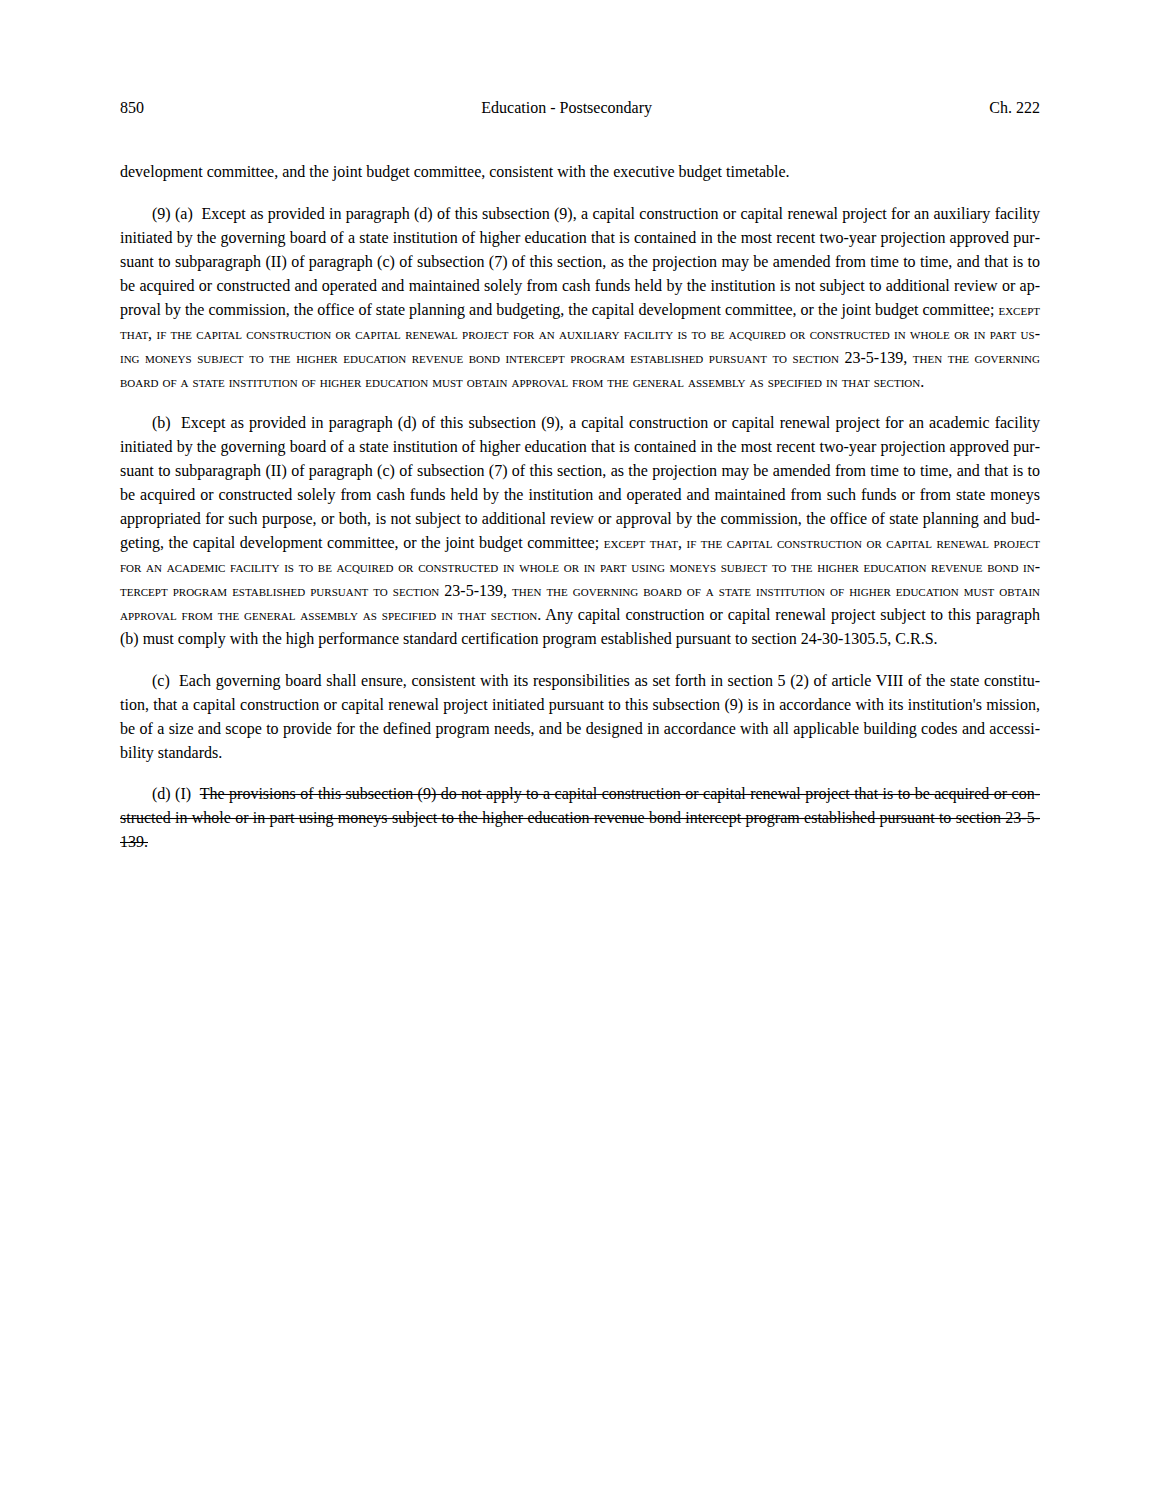850 Education - Postsecondary Ch. 222
development committee, and the joint budget committee, consistent with the executive budget timetable.
(9) (a) Except as provided in paragraph (d) of this subsection (9), a capital construction or capital renewal project for an auxiliary facility initiated by the governing board of a state institution of higher education that is contained in the most recent two-year projection approved pursuant to subparagraph (II) of paragraph (c) of subsection (7) of this section, as the projection may be amended from time to time, and that is to be acquired or constructed and operated and maintained solely from cash funds held by the institution is not subject to additional review or approval by the commission, the office of state planning and budgeting, the capital development committee, or the joint budget committee; except that, if the capital construction or capital renewal project for an auxiliary facility is to be acquired or constructed in whole or in part using moneys subject to the higher education revenue bond intercept program established pursuant to section 23-5-139, then the governing board of a state institution of higher education must obtain approval from the general assembly as specified in that section.
(b) Except as provided in paragraph (d) of this subsection (9), a capital construction or capital renewal project for an academic facility initiated by the governing board of a state institution of higher education that is contained in the most recent two-year projection approved pursuant to subparagraph (II) of paragraph (c) of subsection (7) of this section, as the projection may be amended from time to time, and that is to be acquired or constructed solely from cash funds held by the institution and operated and maintained from such funds or from state moneys appropriated for such purpose, or both, is not subject to additional review or approval by the commission, the office of state planning and budgeting, the capital development committee, or the joint budget committee; except that, if the capital construction or capital renewal project for an academic facility is to be acquired or constructed in whole or in part using moneys subject to the higher education revenue bond intercept program established pursuant to section 23-5-139, then the governing board of a state institution of higher education must obtain approval from the general assembly as specified in that section. Any capital construction or capital renewal project subject to this paragraph (b) must comply with the high performance standard certification program established pursuant to section 24-30-1305.5, C.R.S.
(c) Each governing board shall ensure, consistent with its responsibilities as set forth in section 5 (2) of article VIII of the state constitution, that a capital construction or capital renewal project initiated pursuant to this subsection (9) is in accordance with its institution's mission, be of a size and scope to provide for the defined program needs, and be designed in accordance with all applicable building codes and accessibility standards.
(d) (I) The provisions of this subsection (9) do not apply to a capital construction or capital renewal project that is to be acquired or constructed in whole or in part using moneys subject to the higher education revenue bond intercept program established pursuant to section 23-5-139.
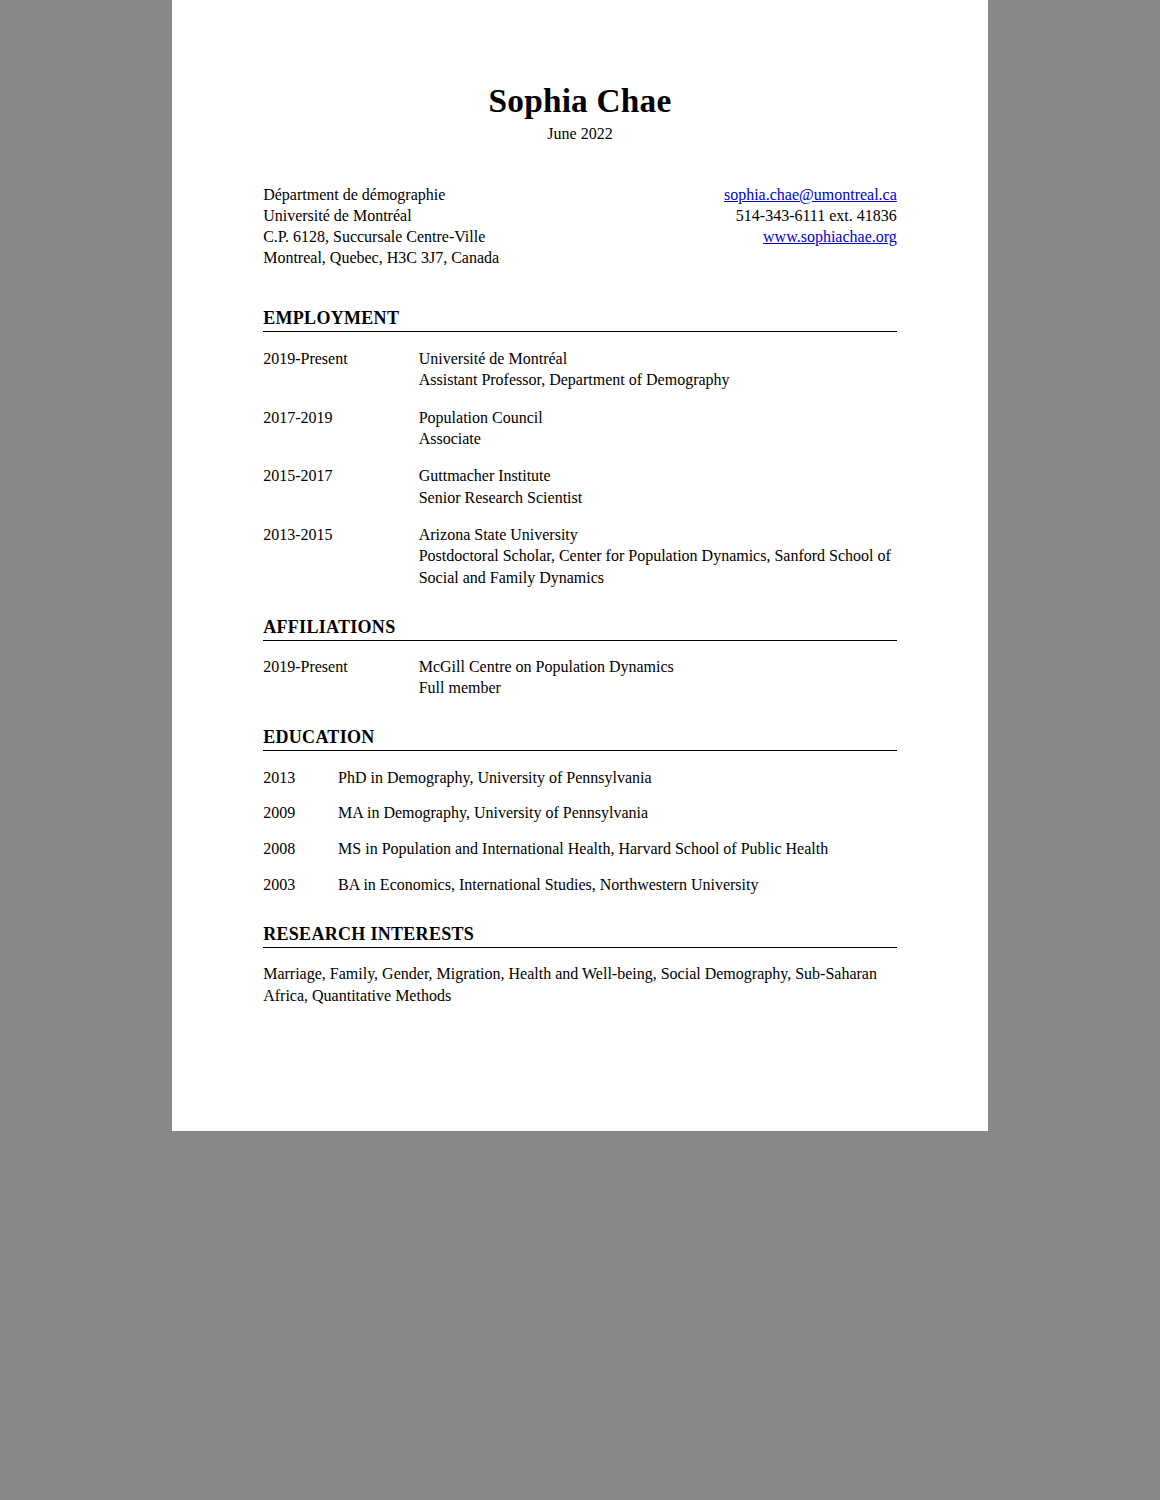Sophia Chae
June 2022
| Départment de démographie | sophia.chae@umontreal.ca |
| Université de Montréal | 514-343-6111 ext. 41836 |
| C.P. 6128, Succursale Centre-Ville | www.sophiachae.org |
| Montreal, Quebec, H3C 3J7, Canada | |
EMPLOYMENT
| 2019-Present | Université de Montréal Assistant Professor, Department of Demography |
| 2017-2019 | Population Council Associate |
| 2015-2017 | Guttmacher Institute Senior Research Scientist |
| 2013-2015 | Arizona State University Postdoctoral Scholar, Center for Population Dynamics, Sanford School of Social and Family Dynamics |
AFFILIATIONS
| 2019-Present | McGill Centre on Population Dynamics Full member |
EDUCATION
| 2013 | PhD in Demography, University of Pennsylvania |
| 2009 | MA in Demography, University of Pennsylvania |
| 2008 | MS in Population and International Health, Harvard School of Public Health |
| 2003 | BA in Economics, International Studies, Northwestern University |
RESEARCH INTERESTS
Marriage, Family, Gender, Migration, Health and Well-being, Social Demography, Sub-Saharan Africa, Quantitative Methods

====

** What to work on **
With the images removed, write out all of the material above exactly.

** Written answer **
850 Education - Postsecondary Ch. 222
development committee, and the joint budget committee, consistent with the executive budget timetable.
(9) (a) Except as provided in paragraph (d) of this subsection (9), a capital construction or capital renewal project for an auxiliary facility initiated by the governing board of a state institution of higher education that is contained in the most recent two-year projection approved pursuant to subparagraph (II) of paragraph (c) of subsection (7) of this section, as the projection may be amended from time to time, and that is to be acquired or constructed and operated and maintained solely from cash funds held by the institution is not subject to additional review or approval by the commission, the office of state planning and budgeting, the capital development committee, or the joint budget committee; except that, if the capital construction or capital renewal project for an auxiliary facility is to be acquired or constructed in whole or in part using moneys subject to the higher education revenue bond intercept program established pursuant to section 23-5-139, then the governing board of a state institution of higher education must obtain approval from the general assembly as specified in that section.
(b) Except as provided in paragraph (d) of this subsection (9), a capital construction or capital renewal project for an academic facility initiated by the governing board of a state institution of higher education that is contained in the most recent two-year projection approved pursuant to subparagraph (II) of paragraph (c) of subsection (7) of this section, as the projection may be amended from time to time, and that is to be acquired or constructed solely from cash funds held by the institution and operated and maintained from such funds or from state moneys appropriated for such purpose, or both, is not subject to additional review or approval by the commission, the office of state planning and budgeting, the capital development committee, or the joint budget committee; except that, if the capital construction or capital renewal project for an academic facility is to be acquired or constructed in whole or in part using moneys subject to the higher education revenue bond intercept program established pursuant to section 23-5-139, then the governing board of a state institution of higher education must obtain approval from the general assembly as specified in that section. Any capital construction or capital renewal project subject to this paragraph (b) must comply with the high performance standard certification program established pursuant to section 24-30-1305.5, C.R.S.
(c) Each governing board shall ensure, consistent with its responsibilities as set forth in section 5 (2) of article VIII of the state constitution, that a capital construction or capital renewal project initiated pursuant to this subsection (9) is in accordance with its institution's mission, be of a size and scope to provide for the defined program needs, and be designed in accordance with all applicable building codes and accessibility standards.
(d) (I) The provisions of this subsection (9) do not apply to a capital construction or capital renewal project that is to be acquired or constructed in whole or in part using moneys subject to the higher education revenue bond intercept program established pursuant to section 23-5-139.
Sophia Chae
June 2022
| Départment de démographie | sophia.chae@umontreal.ca |
| Université de Montréal | 514-343-6111 ext. 41836 |
| C.P. 6128, Succursale Centre-Ville | www.sophiachae.org |
| Montreal, Quebec, H3C 3J7, Canada | |
EMPLOYMENT
| 2019-Present | Université de Montréal Assistant Professor, Department of Demography |
| 2017-2019 | Population Council Associate |
| 2015-2017 | Guttmacher Institute Senior Research Scientist |
| 2013-2015 | Arizona State University Postdoctoral Scholar, Center for Population Dynamics, Sanford School of Social and Family Dynamics |
AFFILIATIONS
| 2019-Present | McGill Centre on Population Dynamics Full member |
EDUCATION
| 2013 | PhD in Demography, University of Pennsylvania |
| 2009 | MA in Demography, University of Pennsylvania |
| 2008 | MS in Population and International Health, Harvard School of Public Health |
| 2003 | BA in Economics, International Studies, Northwestern University |
RESEARCH INTERESTS
Marriage, Family, Gender, Migration, Health and Well-being, Social Demography, Sub-Saharan Africa, Quantitative Methods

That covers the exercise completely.